Where you go matters. Because there is no common collection policy or practice among hospitals, choosing the wrong hospital may result in a lawsuit. A careful study of lawsuits for medical debt or garnishments related to that debt in 2017 in Virginia showed how being treated at certain hospitals dramatically changed the odds of wage garnishment for unpaid bills.9 It revealed that 29,286 hospital lawsuits were filed to collect medical debt—9,232 of which were wage garnishments (the most aggressive form of debt collection). Five hospitals alone accounted for the majority of garnishments in the state. Notably, nonprofit hospitals accounted for 71% of the garnishment cases. On the other hand, about 50% of the hospitals in the study did not file any lawsuits to garnish wages for medical debt.9
Why is there so much hospital debt?
One would think the Affordable Care Act (ACA) and other reforms would mean fewer people do not have health insurance—and the problems experienced by the patient in the case above. Indeed, the number of insured has increased in the United States, including through the expansion of Medicaid. Nonetheless, in 2020, the Census Bureau reported that 28 million people did not have health insurance for any part of the year; that figure would be higher if those who had insurance for only part of the year were included.10
One reason for medical debt is the very high level of “under” insurance—that is, even with health insurance, copays for significant medical bills exceed what the patient can pay. Nearly half of adults (excluding the elderly) were enrolled in high-deductible health plans (in 2017).11 Among most employment-based plans, deductibles and co-pays have been going up for a decade.12 Overall, 20% of employer-provided plans had deductibles in excess of $3,000 ($5,000 for families).13 Of course, many families do not have anywhere near the resources to pay high deductibles, and that represents likely medical debt. The more modest copays of Medicare (often 20%) can be enough to push some elderly individuals beyond their capacity to pay.

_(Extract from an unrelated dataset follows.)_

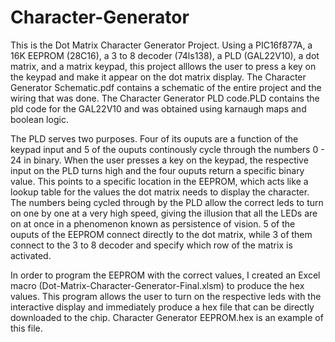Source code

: # Character-Generator

This is the Dot Matrix Character Generator Project. Using a PIC16f877A, a 16K EEPROM (28C16), a 3 to 8 decoder (74ls138), a PLD (GAL22V10), a dot matrix, and a matrix keypad, this project alllows the user to press a key on the keypad and make it appear on the dot matrix display. The Character Generator Schematic.pdf contains a schematic of the entire project and the wiring that was done. The Character Generator PLD code.PLD contains the pld code for the GAL22V10 and was obtained using karnaugh maps and boolean logic. 

The PLD serves two purposes. Four of its ouputs are a function of the keypad input and 5 of the ouputs continously cycle through the numbers 0 - 24 in binary. When the user presses a key on the keypad, the respective input on the PLD turns high and the four ouputs return a specific binary value. This points to a specific location in the EEPROM, which acts like a lookup table for the values the dot matrix needs to display the character. The numbers being cycled through by the PLD allow the correct leds to turn on one by one at a very high speed, giving the illusion that all the LEDs are on at once in a phenomenon known as persistence of vision. 5 of the ouputs of the EEPROM connect directly to the dot matrix, while 3 of them connect to the 3 to 8 decoder and specify which row of the matrix is activated. 

In order to program the EEPROM with the correct values, I created an Excel macro (Dot-Matrix-Character-Generator-Final.xlsm) to produce the hex values. This program allows the user to turn on the respective leds with the interactive display and immediately produce a hex file that can be directly downloaded to the chip. Character Generator EEPROM.hex is an example of this file.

“Out-of-network” care also may result in large hospital charges—and debt. Emergency care, for example, may be sought from the closest provider, even though out of network, and the insurance company may refuse to pay the charges. Another surprise form of billing is when a health care insurance company tentatively approves coverage and then after the patient receives care, determines it was unnecessary. In that case, even in-network charges may be denied, with the patient left to pay all the charges.